[[ Text provided open ]]
5. (Currently amended) The fault management architecture of Claim 4 wherein 
generating a message identifying the selected diagnosed fault so that further 
action can be taken includes identifying faulted resource and identifying the a 
problem with the faulted resource. 

6. (Original) The fault management architecture of Claim 1 wherein the 
architecture further includes a data capture engine configured to obtain error 
information from the computer system and generate an error report that is 
provided to the fault manager. 

7. (Original) The fault management architecture of Claim 1 wherein the 
diagnostic engine determines a probability of occurrence associated with each 
identified fault possibility. 

8. (Original) The fault management architecture of Claim 7 wherein the at least 
one fault correction agent for receiving the set of fault possibilities receives a 
relative probability of occurrence associated with each identified fault possibility 
from the diagnostic engines and then resolves a fault using a protocol.
[[ Text provided closed ]]
Assigned task A –
Write out the patent claims on fault management from "6. (Original) The" up to and including "using a protocol.".
Assigned task B –
In the patent claims on fault management, what does the data capture engine generate from the error information it obtains?
Assigned task C –
Summarize the patent claims on fault management in two sentences.
[[ Provided information open ]]
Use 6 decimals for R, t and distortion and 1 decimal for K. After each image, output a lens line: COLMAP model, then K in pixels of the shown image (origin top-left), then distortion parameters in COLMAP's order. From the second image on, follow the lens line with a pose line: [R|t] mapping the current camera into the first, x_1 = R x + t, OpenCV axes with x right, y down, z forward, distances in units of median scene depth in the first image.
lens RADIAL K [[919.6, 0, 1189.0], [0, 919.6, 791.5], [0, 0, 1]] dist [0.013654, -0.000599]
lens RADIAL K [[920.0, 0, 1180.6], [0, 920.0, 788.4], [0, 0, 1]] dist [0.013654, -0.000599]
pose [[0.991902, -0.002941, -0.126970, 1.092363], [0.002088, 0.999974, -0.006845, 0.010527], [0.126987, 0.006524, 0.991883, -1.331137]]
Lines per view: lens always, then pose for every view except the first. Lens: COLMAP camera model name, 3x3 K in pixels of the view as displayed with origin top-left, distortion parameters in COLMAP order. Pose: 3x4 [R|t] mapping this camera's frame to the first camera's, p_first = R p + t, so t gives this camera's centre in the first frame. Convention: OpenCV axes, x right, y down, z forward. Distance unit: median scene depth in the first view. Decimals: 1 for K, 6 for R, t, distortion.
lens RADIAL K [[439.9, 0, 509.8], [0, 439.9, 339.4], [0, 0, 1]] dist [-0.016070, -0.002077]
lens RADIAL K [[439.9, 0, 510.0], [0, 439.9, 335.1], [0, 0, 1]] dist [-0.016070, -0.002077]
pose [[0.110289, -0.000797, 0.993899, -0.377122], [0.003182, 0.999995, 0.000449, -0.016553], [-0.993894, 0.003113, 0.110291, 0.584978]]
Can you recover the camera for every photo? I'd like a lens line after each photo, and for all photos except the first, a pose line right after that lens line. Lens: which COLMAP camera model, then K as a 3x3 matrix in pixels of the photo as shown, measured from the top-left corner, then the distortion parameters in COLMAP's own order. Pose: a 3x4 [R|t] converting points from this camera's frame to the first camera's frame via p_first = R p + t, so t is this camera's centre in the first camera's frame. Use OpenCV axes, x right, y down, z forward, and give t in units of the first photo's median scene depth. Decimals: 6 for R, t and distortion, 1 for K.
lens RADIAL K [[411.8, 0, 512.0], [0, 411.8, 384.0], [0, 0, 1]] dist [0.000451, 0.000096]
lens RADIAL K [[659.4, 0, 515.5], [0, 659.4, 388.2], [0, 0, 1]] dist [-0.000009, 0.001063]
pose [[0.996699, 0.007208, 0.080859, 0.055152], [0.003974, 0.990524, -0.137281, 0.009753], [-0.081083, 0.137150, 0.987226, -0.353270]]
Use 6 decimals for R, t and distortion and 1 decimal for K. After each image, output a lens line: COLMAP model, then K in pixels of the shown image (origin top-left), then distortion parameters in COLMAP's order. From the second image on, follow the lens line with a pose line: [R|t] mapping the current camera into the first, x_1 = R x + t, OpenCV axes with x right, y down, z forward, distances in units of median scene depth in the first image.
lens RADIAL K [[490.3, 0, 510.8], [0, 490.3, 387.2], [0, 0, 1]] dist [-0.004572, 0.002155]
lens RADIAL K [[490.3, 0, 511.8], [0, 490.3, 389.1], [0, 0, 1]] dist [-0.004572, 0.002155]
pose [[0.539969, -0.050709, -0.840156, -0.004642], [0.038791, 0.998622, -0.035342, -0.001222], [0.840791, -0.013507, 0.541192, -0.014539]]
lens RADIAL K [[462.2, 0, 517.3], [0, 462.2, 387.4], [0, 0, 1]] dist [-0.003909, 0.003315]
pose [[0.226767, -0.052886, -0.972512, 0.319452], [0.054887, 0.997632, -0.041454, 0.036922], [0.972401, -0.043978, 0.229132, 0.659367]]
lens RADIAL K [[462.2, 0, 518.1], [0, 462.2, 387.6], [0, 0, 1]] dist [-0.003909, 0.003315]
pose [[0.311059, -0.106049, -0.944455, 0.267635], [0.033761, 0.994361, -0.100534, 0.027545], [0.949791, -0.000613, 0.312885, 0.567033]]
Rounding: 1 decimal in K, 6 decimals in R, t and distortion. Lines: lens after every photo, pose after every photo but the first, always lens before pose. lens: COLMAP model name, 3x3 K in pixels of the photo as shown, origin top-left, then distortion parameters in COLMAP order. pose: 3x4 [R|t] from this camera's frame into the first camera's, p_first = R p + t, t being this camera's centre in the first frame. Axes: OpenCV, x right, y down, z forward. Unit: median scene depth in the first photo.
[[ Provided information closed ]]
Worked solution A –
6. (Original) The fault management architecture of Claim 1 wherein the 
architecture further includes a data capture engine configured to obtain error 
information from the computer system and generate an error report that is 
provided to the fault manager. 

7. (Original) The fault management architecture of Claim 1 wherein the 
diagnostic engine determines a probability of occurrence associated with each 
identified fault possibility. 

8. (Original) The fault management architecture of Claim 7 wherein the at least 
one fault correction agent for receiving the set of fault possibilities receives a 
relative probability of occurrence associated with each identified fault possibility 
from the diagnostic engines and then resolves a fault using a protocol.

Worked solution B –
An error report that is provided to the fault manager.

Worked solution C –
The fault management architecture can include a data capture engine that obtains error information from the computer system and provides an error report to the fault manager. Its diagnostic engine determines a probability of occurrence for each identified fault possibility, and at least one fault correction agent receives these relative probabilities and resolves a fault using a protocol.